Exercise
Skip the pictures and return every entry exactly as written.

Available records
[Start of section]

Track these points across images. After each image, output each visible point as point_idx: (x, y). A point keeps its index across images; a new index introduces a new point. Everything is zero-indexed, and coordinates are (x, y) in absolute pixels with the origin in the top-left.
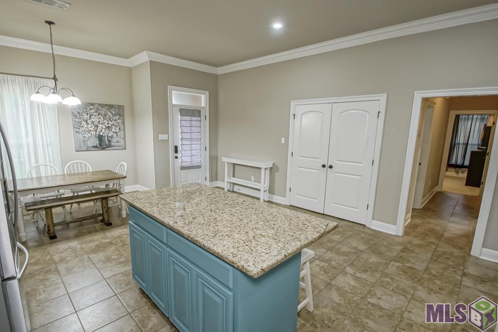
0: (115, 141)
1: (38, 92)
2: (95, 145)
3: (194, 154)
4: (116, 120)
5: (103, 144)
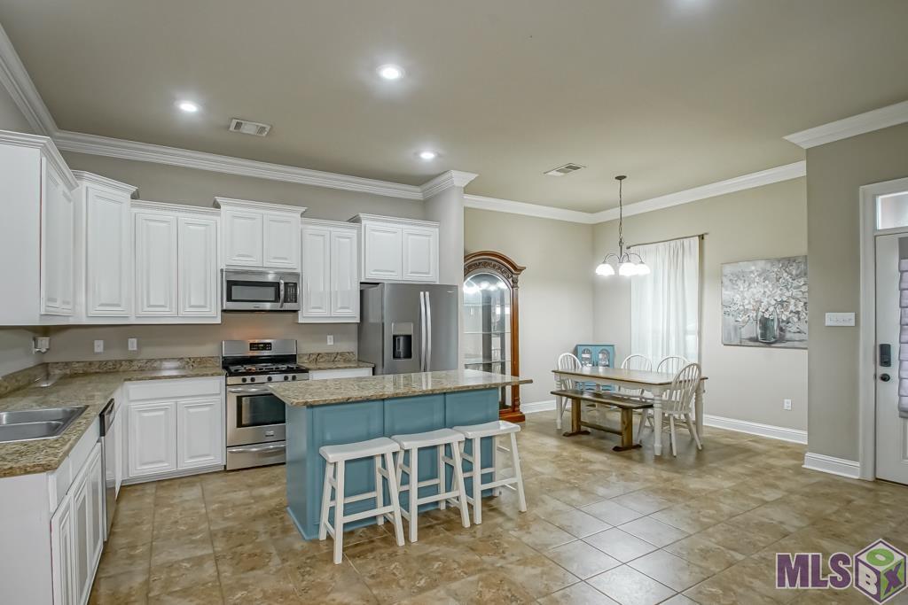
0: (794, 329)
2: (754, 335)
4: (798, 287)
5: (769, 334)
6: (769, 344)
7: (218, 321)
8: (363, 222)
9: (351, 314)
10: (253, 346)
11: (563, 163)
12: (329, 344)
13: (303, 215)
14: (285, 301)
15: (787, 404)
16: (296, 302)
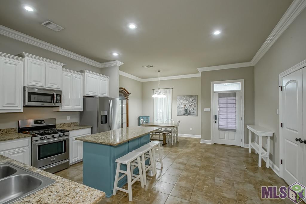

[End of section]

Answer to this problem
Track these points across images. After each image, output each visible point as point_idx: (x, y). A point keeps its index across images; a new index introduces a new point. Everything is zero-indexed, and coordinates are (x, y) in absolute pixels with the origin in the top-left.
0: (115, 141)
1: (38, 92)
2: (95, 145)
3: (194, 154)
4: (116, 120)
5: (103, 144)
0: (794, 329)
2: (754, 335)
4: (798, 287)
5: (769, 334)
6: (769, 344)
7: (218, 321)
8: (363, 222)
9: (351, 314)
10: (253, 346)
11: (563, 163)
12: (329, 344)
13: (303, 215)
14: (285, 301)
15: (787, 404)
16: (296, 302)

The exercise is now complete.